(TEXT begins)
# Trigano Tribute - Top Box?



## 99431 (May 27, 2006)

We have a '06 Trigano Tribute (silver with roof bars). We would like to add some more storage with a top box. The space between the roof lights is about 84cm long (by ~2m wide), or the space at the side is about 119cm long by about 53 cm wide.

Has anyone managed to find a top box to fit this model? Or does anyone know where I might find something to fit?

(So far I've had no problems using the ladder, but a few comments I've seen here will make me a bit more wary in future!)

Jon


----------



## 105062 (Jun 10, 2007)

Hi Jon2000,

Oldenstar has fitted one to his 07 550. I have looked on the roof of my 650 and there are bars across the van in the middle as well as the 2 long rails that run down the sides. 

Oldenstar, did you put your box towards the rear so it could be accessed by the rear ladder or on the centre rails? Point being that I would not fancy walking across the roof from the rear ladder to the middle of the van to access the box otherwise another set of ladders / steps would need to be carried I guess.

Cheers
P


----------



## oldenstar (Nov 9, 2006)

Hi Jon2000 first
When we were looking at motorhomes we did look at 2005 Tribute which had a Top Box fitted at the rear of the roof, accessed by a non-standard type ladder. I really don't know if this compromised any hatches on that model as I can't remember the inside.
For you and 650, I wanted extra space to store such things as our recliners etc so I looked at roof boxes, but the rear kitchen roof hatch means access from the rear is not possible without climbing on the roof.
The two roof cross members are between the two roof hatches but, particularly on the smaller 550 there is only about 160cm between the hatches.(Sorry can't remember the exact measure now).
(TEXT ends)
(DATA TO EXAMINE begins)
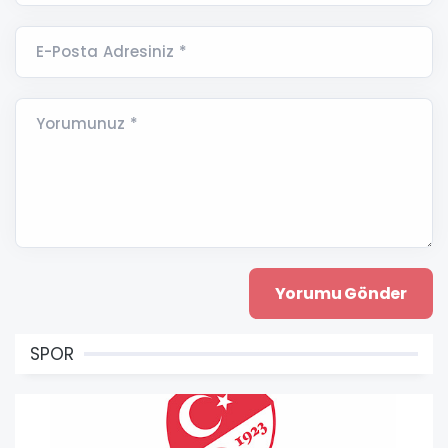
E-Posta Adresiniz *
Yorumunuz *
SPOR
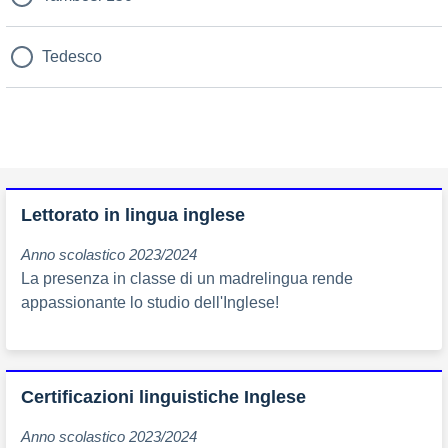
Tedesco
Lettorato in lingua inglese
Anno scolastico 2023/2024
La presenza in classe di un madrelingua rende
appassionante lo studio dell'Inglese!
Certificazioni linguistiche Inglese
Anno scolastico 2023/2024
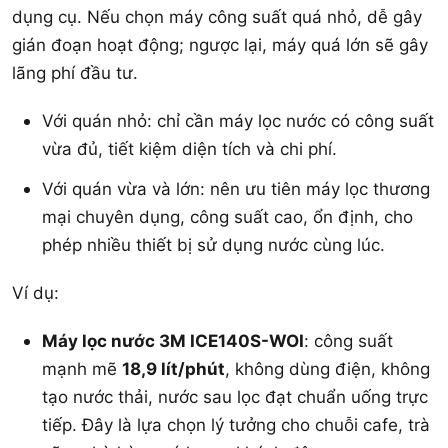
dụng cụ. Nếu chọn máy công suất quá nhỏ, dễ gây
gián đoạn hoạt động; ngược lại, máy quá lớn sẽ gây
lãng phí đầu tư.
Với quán nhỏ: chỉ cần máy lọc nước có công suất
vừa đủ, tiết kiệm diện tích và chi phí.
Với quán vừa và lớn: nên ưu tiên máy lọc thương
mại chuyên dụng, công suất cao, ổn định, cho
phép nhiều thiết bị sử dụng nước cùng lúc.
Ví dụ:
Máy lọc nước 3M ICE140S-WOI
: công suất
mạnh mẽ
18,9 lít/phút
, không dùng điện, không
tạo nước thải, nước sau lọc đạt chuẩn uống trực
tiếp. Đây là lựa chọn lý tưởng cho chuỗi cafe, trà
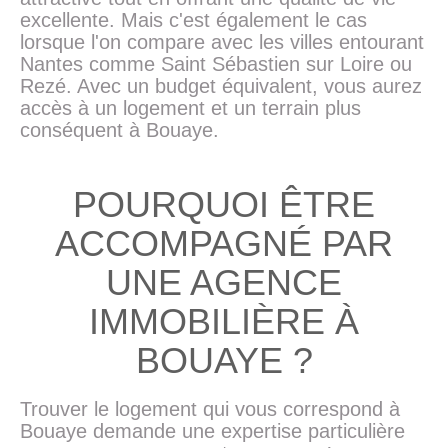
excellente. Mais c'est également le cas
lorsque l'on compare avec les villes entourant
Nantes comme Saint Sébastien sur Loire ou
Rezé. Avec un budget équivalent, vous aurez
accès à un logement et un terrain plus
conséquent à Bouaye.
POURQUOI ÊTRE
ACCOMPAGNÉ PAR
UNE AGENCE
IMMOBILIÈRE À
BOUAYE ?
Trouver le logement qui vous correspond à
Bouaye demande une expertise particulière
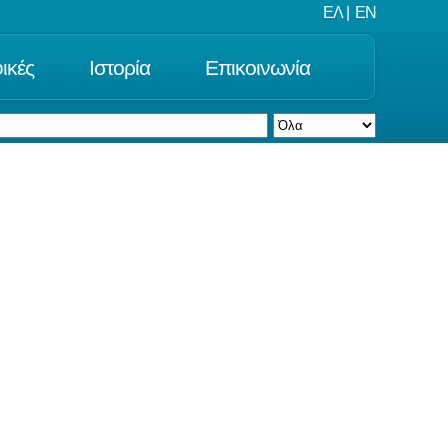
ΕΛ
|
EN
ικές
Ιστορία
Επικοινωνία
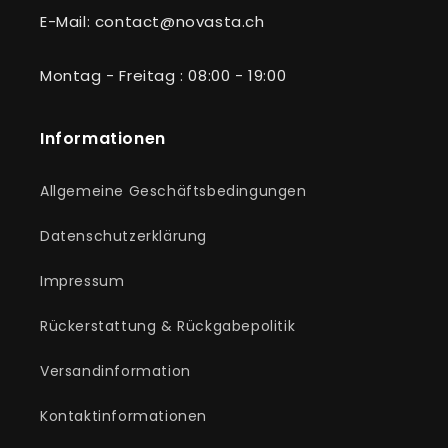
E-Mail: contact@novasta.ch
Montag - Freitag : 08:00 - 19:00
Informationen
Allgemeine Geschäftsbedingungen
Datenschutzerklärung
Impressum
Rückerstattung & Rückgabepolitik
Versandinformation
Kontaktinformationen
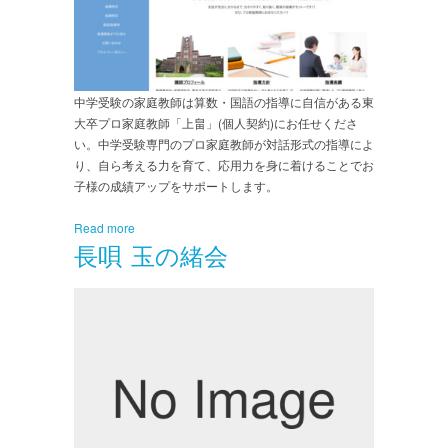
中学受験の家庭教師は算数・国語の指導に自信がある東
大卒プロ家庭教師「上畠」(個人契約)にお任せくださ
い。中学受験専門のプロ家庭教師が対話形式の指導によ
り、自ら考える力を育て、応用力を身に着けることでお
子様の成績アップをサポートします。
Read more
長唄 玉の緒会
(DATA TO EXAMINE ends)
# QUESTIONS
a – Translate the sentence "We would like to add some more storage with a top box." from the thread about the Trigano Tribute top box into Spanish.
b – From the entries, output the lines from the one with "dụng cụ. Nếu" up to and including the one with "tiếp. Đây là", reproducing them exactly.

# RESPONSES PER TASK
a – Nos gustaría añadir más espacio de almacenamiento con un cofre de techo.

b –
dụng cụ. Nếu chọn máy công suất quá nhỏ, dễ gây
gián đoạn hoạt động; ngược lại, máy quá lớn sẽ gây
lãng phí đầu tư.
Với quán nhỏ: chỉ cần máy lọc nước có công suất
vừa đủ, tiết kiệm diện tích và chi phí.
Với quán vừa và lớn: nên ưu tiên máy lọc thương
mại chuyên dụng, công suất cao, ổn định, cho
phép nhiều thiết bị sử dụng nước cùng lúc.
Ví dụ:
Máy lọc nước 3M ICE140S-WOI
: công suất
mạnh mẽ
18,9 lít/phút
, không dùng điện, không
tạo nước thải, nước sau lọc đạt chuẩn uống trực
tiếp. Đây là lựa chọn lý tưởng cho chuỗi cafe, trà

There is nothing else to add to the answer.